The journey in life is never a straight line (PART 1)
I delved deeply into religion and two years later, in 1982, I went to Mekah to perform my Haj (pilgrimage). There I met up with the late Haji Fadzil Mohd Noor (the PAS President who died in office in June 2002). I also linked up with Tok Guru Haji Abdul Hadi Awang, Mustafa Ali and a couple of other top PAS leaders from Terengganu.
NO HOLDS BARRED
Raja Petra Kamarudin
When I was in my teens I never suspected that life is actually quite complicated. Then, I would live day-to-day. I lived by the motto ‘tomorrow never comes’, which is quite true because once tomorrow comes it would be today, if you get what I mean.
Life was all about enjoying yourself — eat, drink and be merry for tomorrow you may die. And, if you can’t avoid dying, then go with a smile on your face because once you die you die, that would be the end of everything. Hence have fun while you still breath.
Then my world, as I knew it, came to an end. My father — the only breadwinner in the family — died. And we were all still in school — all four siblings. That was probably the first greatest shock of my life — other than the 13 motorcycle accidents that I had prior to my father’s death.
My father was only 46. Surely that was too young an age to die, especially when my mother was only 38 and the four of us kids were still at school. That could be considered as the first ‘injury’ in my life. And, to add insult to this injury, the hundreds of friends and family members that my father had suddenly ‘disappeared’.
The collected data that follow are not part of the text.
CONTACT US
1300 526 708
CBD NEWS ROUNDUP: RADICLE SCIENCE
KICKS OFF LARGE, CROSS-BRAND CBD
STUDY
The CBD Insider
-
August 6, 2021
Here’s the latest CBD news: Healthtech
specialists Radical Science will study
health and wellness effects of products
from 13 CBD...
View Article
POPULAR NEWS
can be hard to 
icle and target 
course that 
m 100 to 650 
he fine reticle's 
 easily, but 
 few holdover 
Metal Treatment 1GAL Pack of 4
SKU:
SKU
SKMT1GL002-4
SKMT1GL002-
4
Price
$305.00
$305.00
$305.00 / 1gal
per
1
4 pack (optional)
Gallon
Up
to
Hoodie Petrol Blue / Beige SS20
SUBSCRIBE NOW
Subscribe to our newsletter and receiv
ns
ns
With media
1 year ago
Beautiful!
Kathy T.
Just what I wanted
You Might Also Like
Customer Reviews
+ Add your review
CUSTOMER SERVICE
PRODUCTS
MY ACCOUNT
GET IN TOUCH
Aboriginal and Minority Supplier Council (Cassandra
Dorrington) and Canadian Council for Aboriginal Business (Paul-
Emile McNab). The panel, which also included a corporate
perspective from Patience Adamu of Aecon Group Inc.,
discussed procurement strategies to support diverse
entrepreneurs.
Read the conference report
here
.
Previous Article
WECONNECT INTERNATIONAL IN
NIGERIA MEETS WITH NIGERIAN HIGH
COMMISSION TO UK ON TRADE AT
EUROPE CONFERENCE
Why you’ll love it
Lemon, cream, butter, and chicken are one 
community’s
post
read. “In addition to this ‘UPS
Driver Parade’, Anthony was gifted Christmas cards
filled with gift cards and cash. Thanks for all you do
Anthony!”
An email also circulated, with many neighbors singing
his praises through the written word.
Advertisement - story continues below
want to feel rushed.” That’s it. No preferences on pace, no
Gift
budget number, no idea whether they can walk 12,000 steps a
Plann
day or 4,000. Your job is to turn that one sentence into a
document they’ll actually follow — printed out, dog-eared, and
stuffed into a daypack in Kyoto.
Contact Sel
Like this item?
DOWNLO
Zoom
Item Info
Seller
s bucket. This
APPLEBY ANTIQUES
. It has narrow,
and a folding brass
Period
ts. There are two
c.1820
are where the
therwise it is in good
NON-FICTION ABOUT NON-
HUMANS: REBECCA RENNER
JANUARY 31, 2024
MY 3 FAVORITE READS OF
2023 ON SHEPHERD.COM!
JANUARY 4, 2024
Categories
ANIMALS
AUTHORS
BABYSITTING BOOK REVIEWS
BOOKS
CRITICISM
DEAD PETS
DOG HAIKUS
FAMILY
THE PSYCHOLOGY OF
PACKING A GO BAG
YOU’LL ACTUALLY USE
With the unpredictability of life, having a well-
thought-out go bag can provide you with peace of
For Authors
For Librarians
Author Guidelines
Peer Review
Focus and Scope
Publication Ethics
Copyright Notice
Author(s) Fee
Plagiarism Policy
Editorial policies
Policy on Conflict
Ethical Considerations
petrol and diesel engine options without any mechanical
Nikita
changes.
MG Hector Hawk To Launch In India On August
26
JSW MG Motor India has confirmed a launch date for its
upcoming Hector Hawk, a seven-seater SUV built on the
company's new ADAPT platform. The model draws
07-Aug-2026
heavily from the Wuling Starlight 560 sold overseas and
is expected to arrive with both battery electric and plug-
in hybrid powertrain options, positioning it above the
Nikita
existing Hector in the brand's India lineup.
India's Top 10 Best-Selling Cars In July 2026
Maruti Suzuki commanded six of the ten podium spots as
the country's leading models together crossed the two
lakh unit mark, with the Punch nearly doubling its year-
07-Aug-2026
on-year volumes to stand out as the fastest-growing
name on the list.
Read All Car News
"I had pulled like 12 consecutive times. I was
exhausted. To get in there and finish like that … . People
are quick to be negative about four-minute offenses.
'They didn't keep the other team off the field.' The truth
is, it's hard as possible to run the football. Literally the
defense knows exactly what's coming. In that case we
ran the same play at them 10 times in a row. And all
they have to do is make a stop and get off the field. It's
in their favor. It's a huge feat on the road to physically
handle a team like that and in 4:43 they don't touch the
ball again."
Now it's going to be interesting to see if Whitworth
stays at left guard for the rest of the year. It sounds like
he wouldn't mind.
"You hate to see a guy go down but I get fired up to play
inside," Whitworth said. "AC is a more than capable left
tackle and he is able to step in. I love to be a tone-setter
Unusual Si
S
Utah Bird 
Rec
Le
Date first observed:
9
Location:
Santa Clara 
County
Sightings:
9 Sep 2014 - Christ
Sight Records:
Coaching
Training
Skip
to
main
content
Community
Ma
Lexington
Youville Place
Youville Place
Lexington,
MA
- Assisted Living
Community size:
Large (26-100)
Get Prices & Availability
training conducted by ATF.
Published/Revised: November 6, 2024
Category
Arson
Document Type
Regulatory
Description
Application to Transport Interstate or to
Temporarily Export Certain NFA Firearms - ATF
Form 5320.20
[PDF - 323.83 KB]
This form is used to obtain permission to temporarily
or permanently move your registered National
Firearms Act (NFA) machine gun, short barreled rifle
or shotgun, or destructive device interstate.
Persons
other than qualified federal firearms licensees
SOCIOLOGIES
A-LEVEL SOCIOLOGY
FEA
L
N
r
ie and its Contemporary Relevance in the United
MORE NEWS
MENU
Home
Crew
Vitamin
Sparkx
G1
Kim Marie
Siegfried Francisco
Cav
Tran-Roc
You see; my father was a ‘big man’. That was why I could afford the devil-may-care lifestyle. However, once the ‘big man’ had gone, no one wanted to know us any more.
I remember the first Hari Raya after my father died. When my father was still alive, the road outside our house would be jam-packed with cars. The place would be almost like the venue of an opposition ceramah — crowded with people. That first Hari Raya after my father’s death, however, not a single person came to our house.
My mother stood looking out the window and cried. I did not know what to do so I phone my father’s ‘best friend’ — a man I call Uncle Cedric and who now lives in Australia. Uncle Cedric came over to console my mother. Thereafter our days of the Hari Raya ‘open house’ ended. We realised that now our father had died we no longer have any friends or family members.
It hit me then that we would have to pick up what was left of our lives and get on with it. I got a job that paid RM250 a month and got married soon after that. I was forced to ‘restart’ my life (or ‘reboot’ in today’s terminology) from the bottom. And it was a long and hard battle to get back to the top, the position I had always known until my father died.
Then the second blow of my life hit me nine years later. My mother, who was only 47, died. She had earlier left Malaysia and had gone back to England. She could no longer live in Malaysia, which was giving her so much ‘pain’.
That was in 1980 when I was 30.
My father had died age 46 and my mother at age 47. I was 30. How much longer would I live before I too would die? What was the purpose of life if all it means is you are going to leave this world and cause your family so much pain by your death?
I needed to console myself with the fact that life was not a total waste and that we are all here for a purpose. And to find that answer I turned to Islam. No doubt I was born a Muslim but I was never really a Muslim. I ‘became’ a Muslim much later in life.
I delved deeply into religion and two years later, in 1982, I went to Mekah to perform my Haj (pilgrimage). There I met up with the late Haji Fadzil Mohd Noor (the PAS President who died in office in June 2002). I also linked up with Tok Guru Haji Abdul Hadi Awang, Mustafa Ali and a couple of other top PAS leaders from Terengganu.
I spent almost a month in Mekah and Medina where I also mingled with the Iranians (who had just had their Islamic Revolution three years before that in 1979). I even joined the Iranians in their anti-Saudi/anti-US demonstration in Mekah that attracted about 100,000 protestors.
A year before that, Tun Dr Mahathir Mohamad had taken over as the Prime Minister of Malaysia and that same year I did my Haj (1982), Anwar Ibrahim had joined Umno. So this was the ‘hot’ discussion in Mekah and Medina.
Part of the reason I became a ‘radical’ Muslim was because of Anwar Ibrahim. Before he joined Umno in 1982 he was the President of ABIM and I attended a few of his ceramah, all organised by PAS, of course. It was in a way Anwar who made me ‘see the light’ that the future lay with Islam.
Umno was evil. Umno was unIslamic. Umno was a creation of the ‘kafir’ British. We must oppose Umno and ‘turn’ to Islam. And turn to Islam I did, in a very big way, even believing that the future was in an Islamic Revolution in Malaysia a la Iran.
Killing and dying in the name of Islam was an acceptable option. This was what I learned during my Haj trip and in my association with the Iranians. This was also what the President of ABIM, Anwar Ibrahim, had been telling us.
But now Anwar had abandoned the Islamic cause to join Umno — the very organisation he had condemned and had told us to oppose to the death. Anwar was now with the ‘infidels’ in Umno. Is it, therefore, also halal (kosher) to kill Anwar?